I’m much more comfortable with the motivations behind Barclay’s work than with the newer piece from Vice. But I have no doubt that Vice’s piece – even if distributed solely online – will reach a wider audience. Smith and his crew aren’t shooting for an audience predisposed to care about Liberia – they’re making a film for an audience that’s looking for excitement, shock and the unexpected, qualities their story has in spades. This isn’t a usual documentary audience, as tweets about the series indicate:

Something about the VBS documentaries – the high quality of production, the unfamiliarity of the subject matter, the narrative of “adventure” rather than history – is generating a lot of buzz. As much as I want to object to the VBS video, which sensationalizes, uses historical footage with little context, and is a classic example of parachute psuedo-journalism, I have to admit that it’s a compelling piece of storytelling and that it caught my attention. Rather than critiquing it, I’m interested in picking it apart and starting to understand what makes it work. What could documentary filmmakers learn from VBS to generate a wider audience for their work? Is it possible to broaden your audience without playing to their desire to see something shocking and outrageous? Is it acceptable to use shock and outrage to get people to pay attention to parts of the world they know and care little about?

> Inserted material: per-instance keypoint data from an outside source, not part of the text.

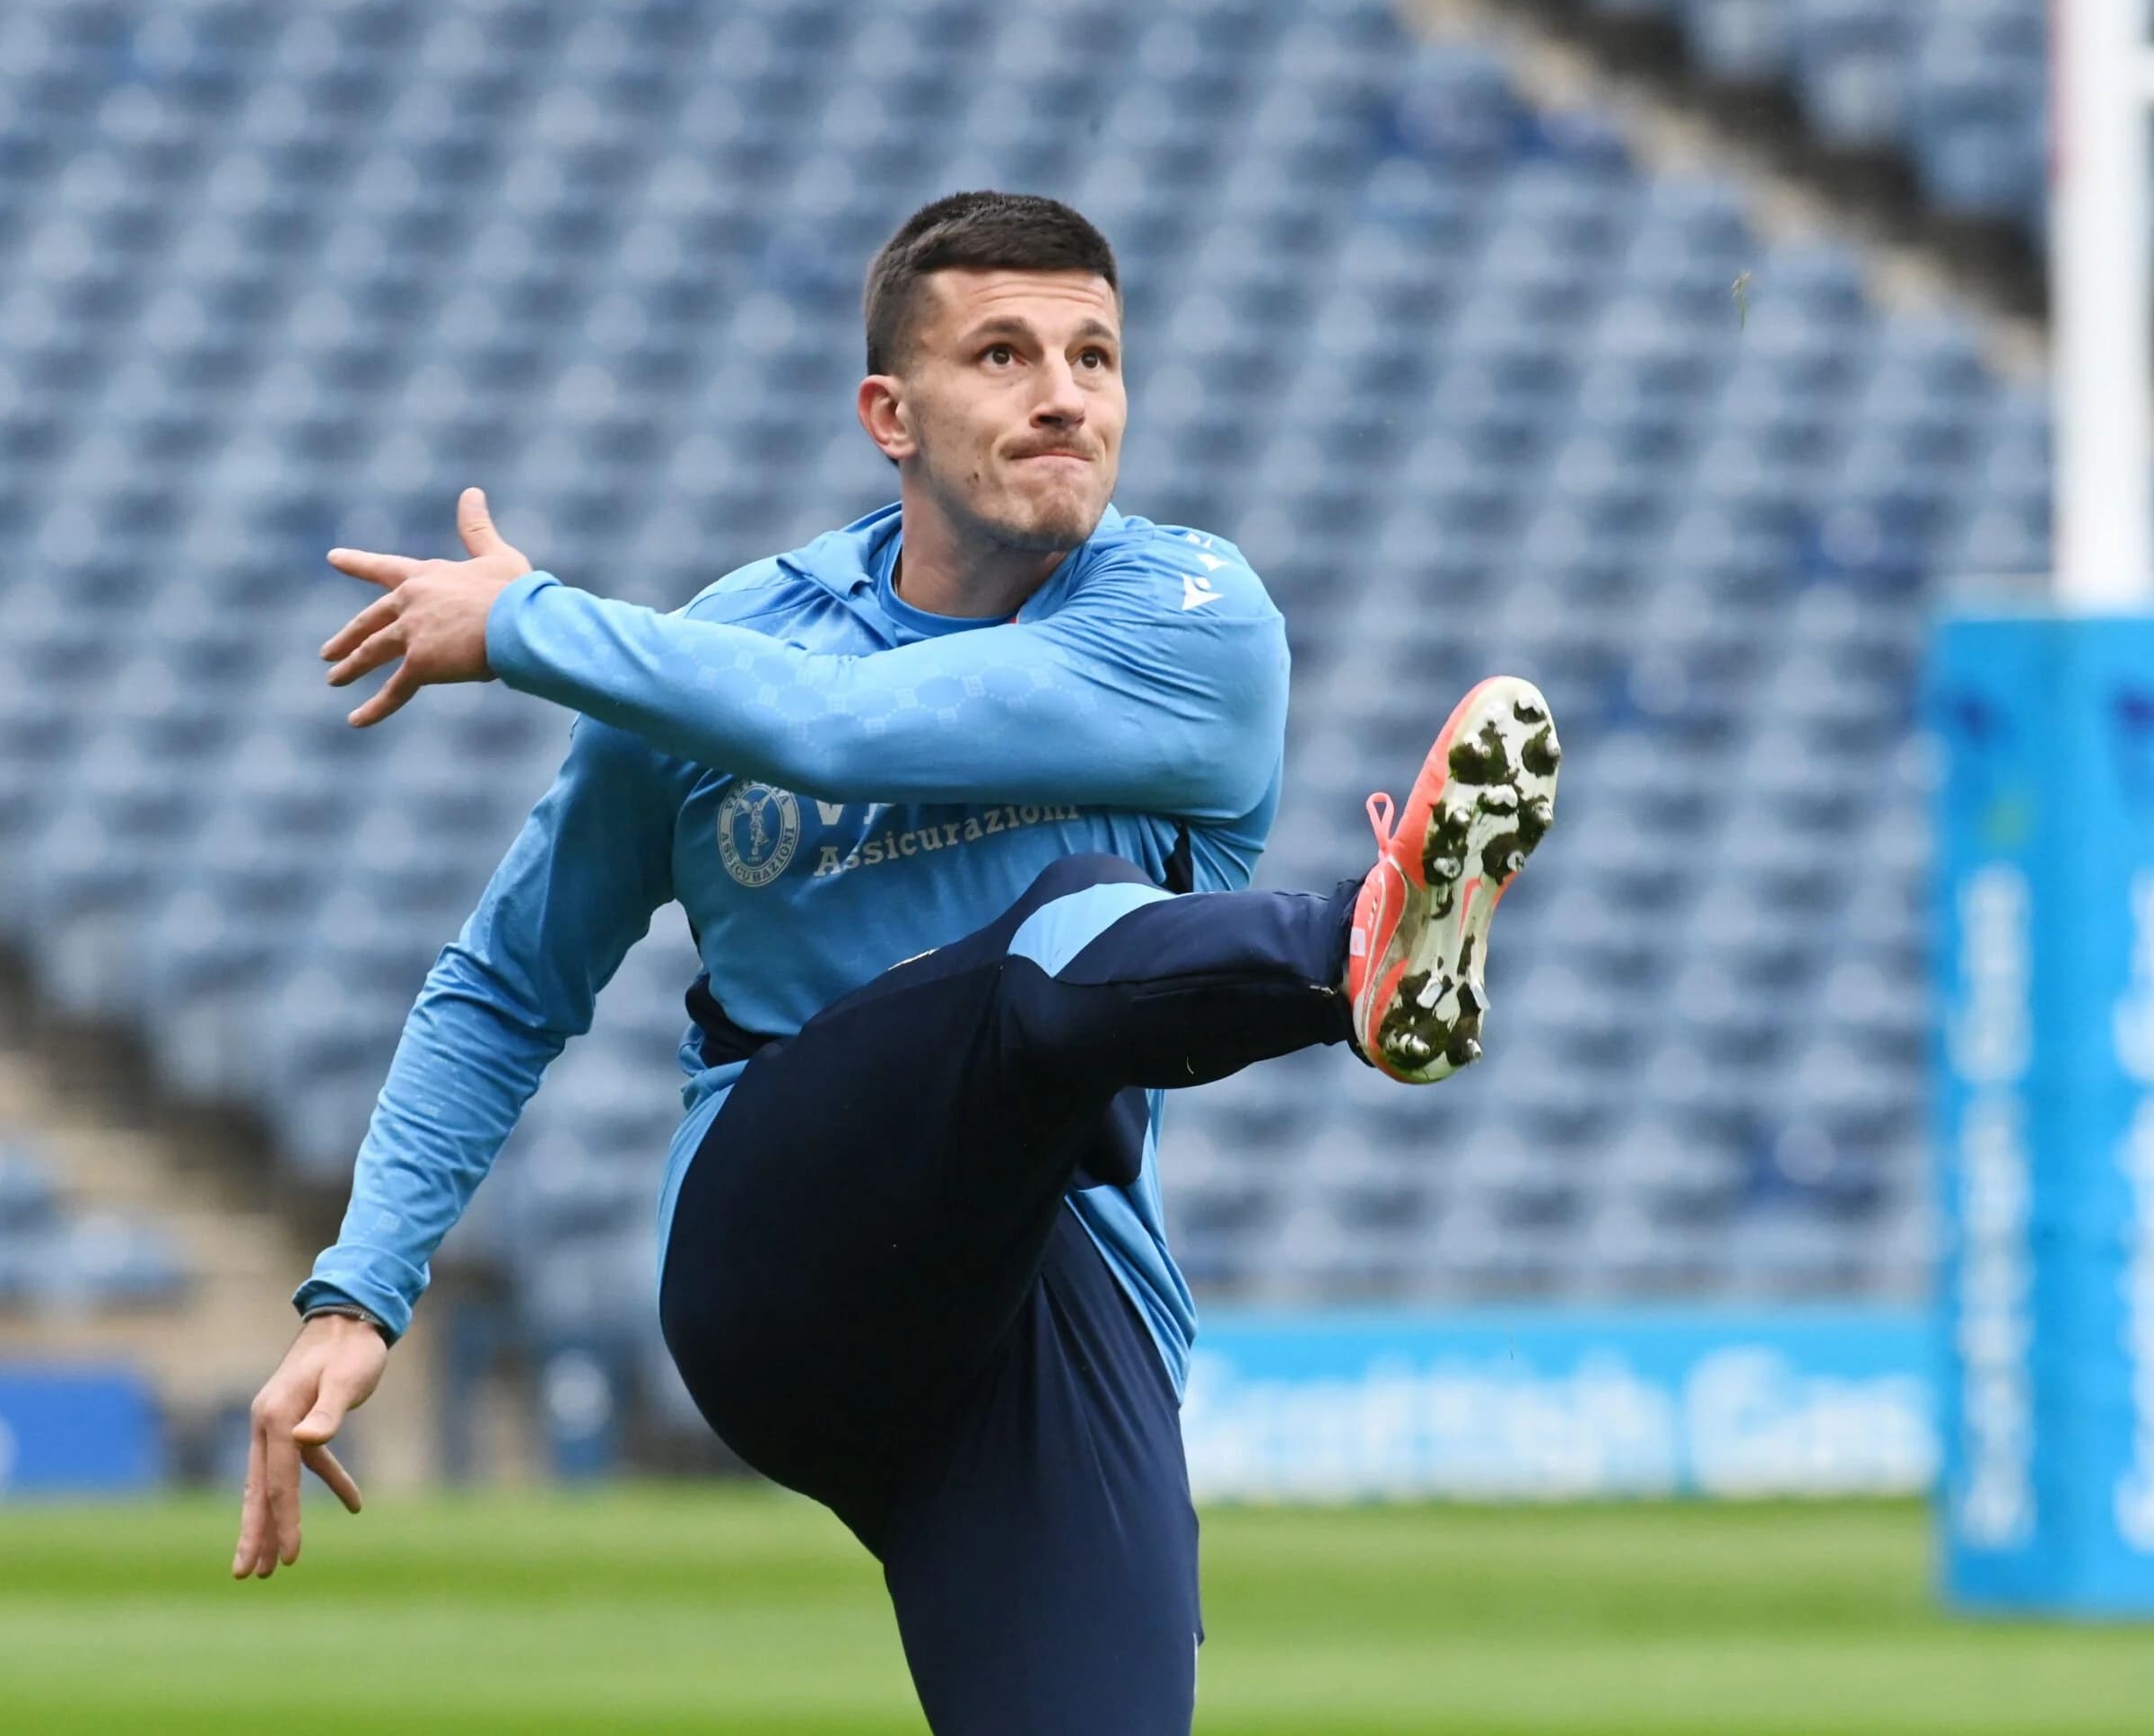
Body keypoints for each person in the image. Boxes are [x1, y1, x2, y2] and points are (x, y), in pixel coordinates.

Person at [231, 192, 1558, 1734]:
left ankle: (1364, 953)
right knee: (1050, 940)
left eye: (1095, 355)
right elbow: (509, 983)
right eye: (1003, 353)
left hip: (1052, 1283)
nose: (1064, 393)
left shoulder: (1192, 626)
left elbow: (848, 728)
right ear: (890, 413)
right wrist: (358, 1292)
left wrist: (538, 623)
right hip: (779, 1254)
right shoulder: (731, 650)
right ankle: (1356, 948)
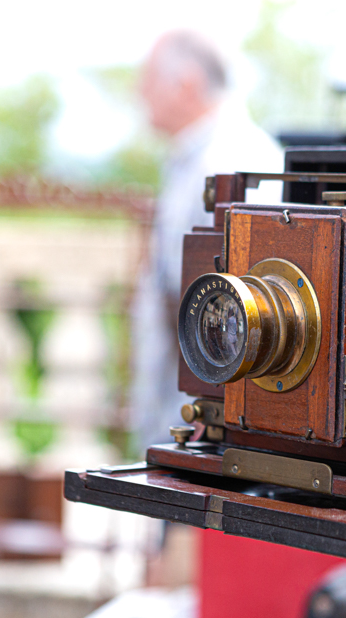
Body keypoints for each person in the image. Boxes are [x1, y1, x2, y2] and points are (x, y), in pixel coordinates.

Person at [131, 30, 282, 450]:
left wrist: (211, 410)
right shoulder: (201, 156)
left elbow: (240, 304)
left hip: (210, 421)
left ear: (186, 84)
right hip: (186, 410)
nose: (139, 93)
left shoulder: (231, 158)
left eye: (149, 80)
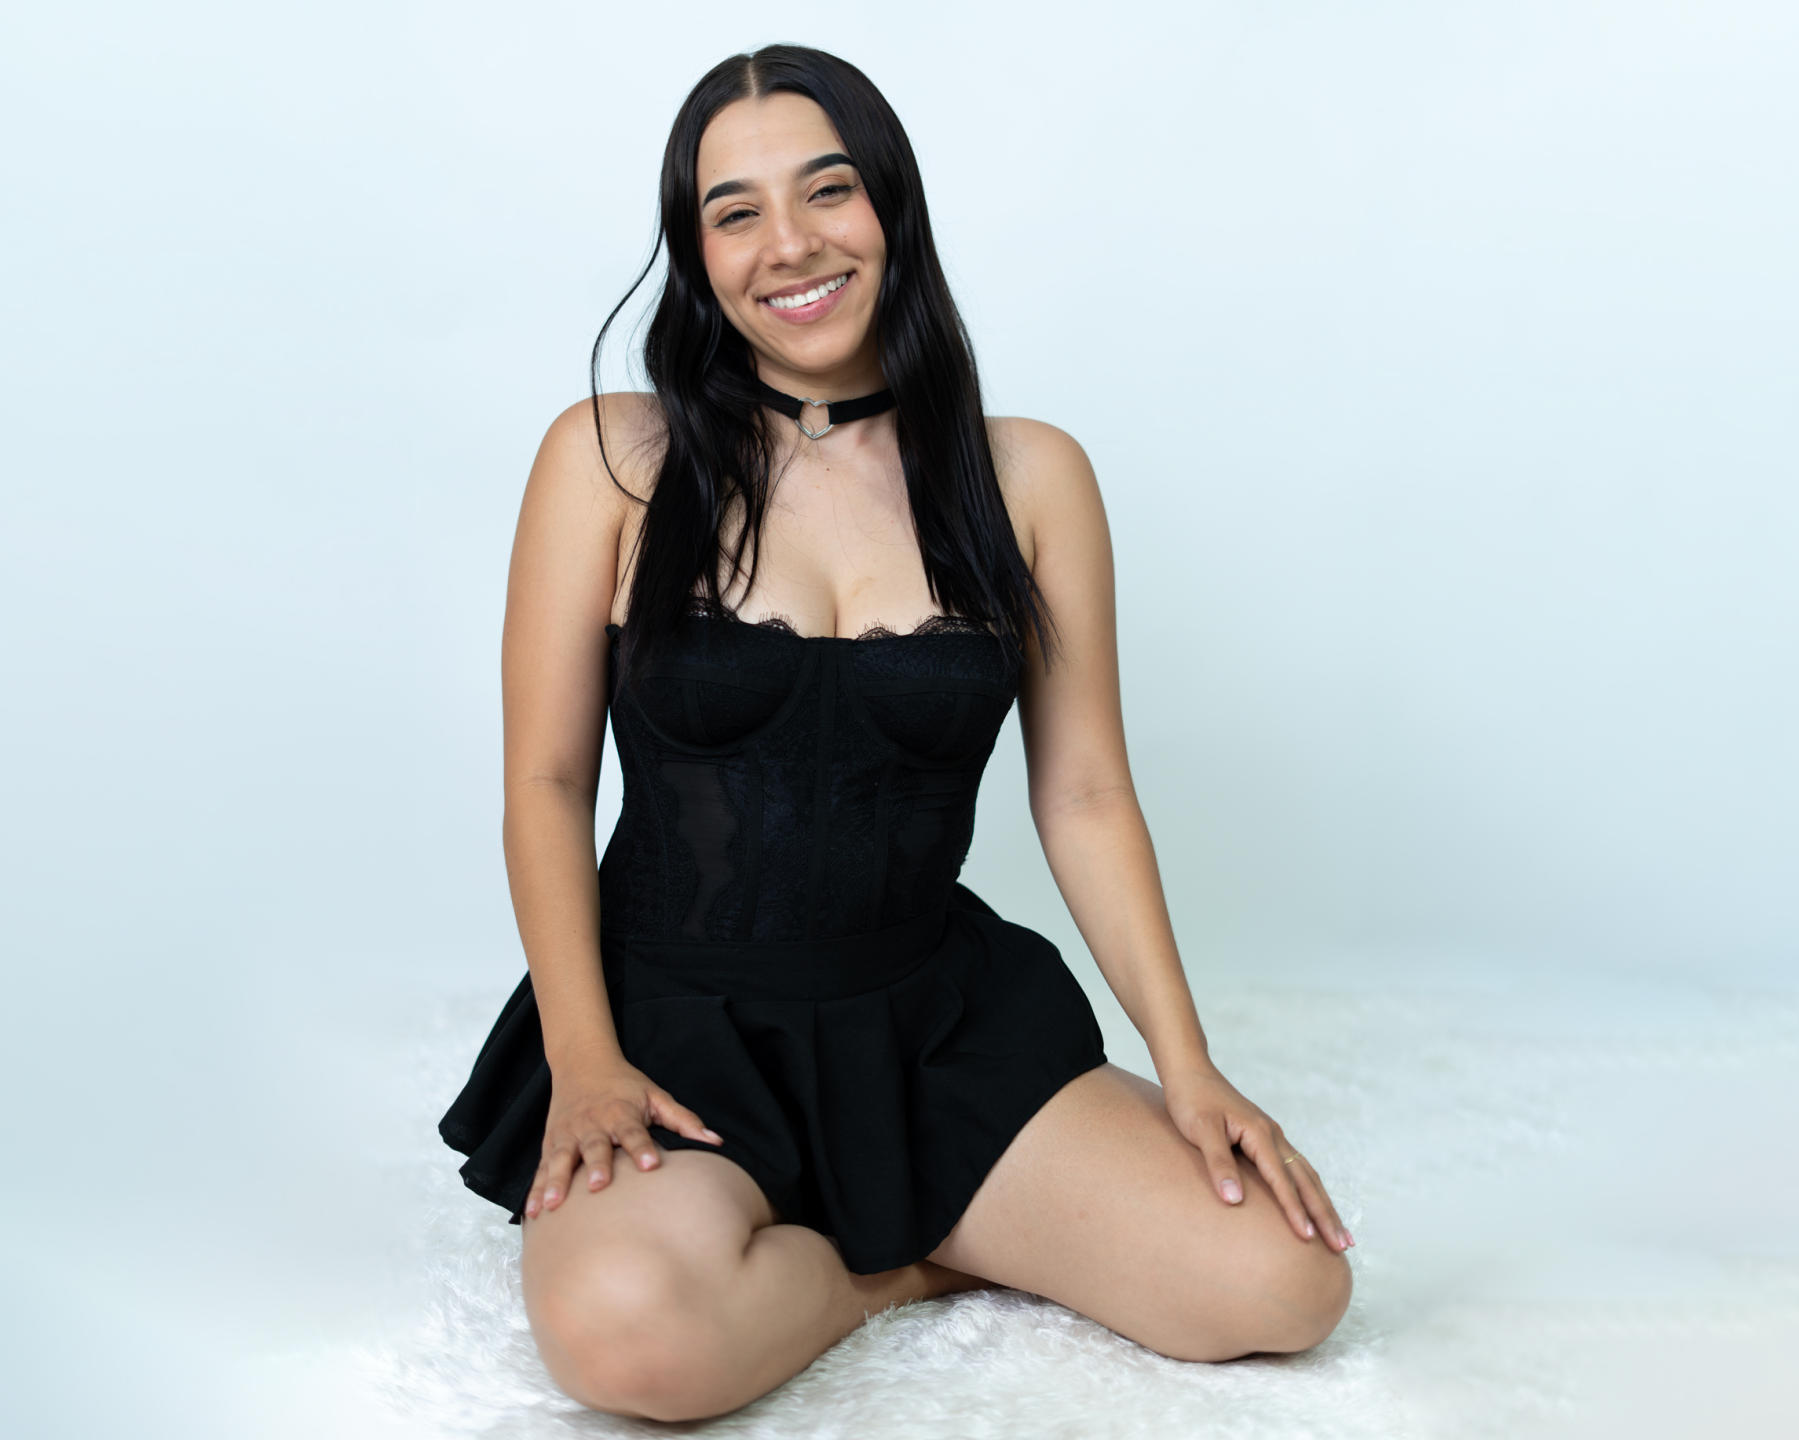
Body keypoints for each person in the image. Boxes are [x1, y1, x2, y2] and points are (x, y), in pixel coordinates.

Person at [437, 43, 1353, 1423]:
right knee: (631, 1348)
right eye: (735, 212)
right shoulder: (613, 457)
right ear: (695, 253)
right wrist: (584, 1056)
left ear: (891, 206)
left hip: (929, 1021)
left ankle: (895, 1231)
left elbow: (1086, 795)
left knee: (1285, 1285)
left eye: (828, 191)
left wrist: (1188, 1064)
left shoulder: (1028, 475)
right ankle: (907, 1263)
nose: (789, 244)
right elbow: (547, 780)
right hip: (672, 1027)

I’m fascinated by VBS because they appear to be getting people to pay attention to a part of the world that receives very little media attention. At minimum, Vice’s documentary demonstrates that there are stories to tell about Africa’s history that can reach an audience beyond the NPR/PBS community. The open question for me is whether the story they tell is a constructive one, one that can help Liberia move forwards, or merely a shocking, exploitative one. And, as I said 1500 words back, I’m not sure what I think – what do you think?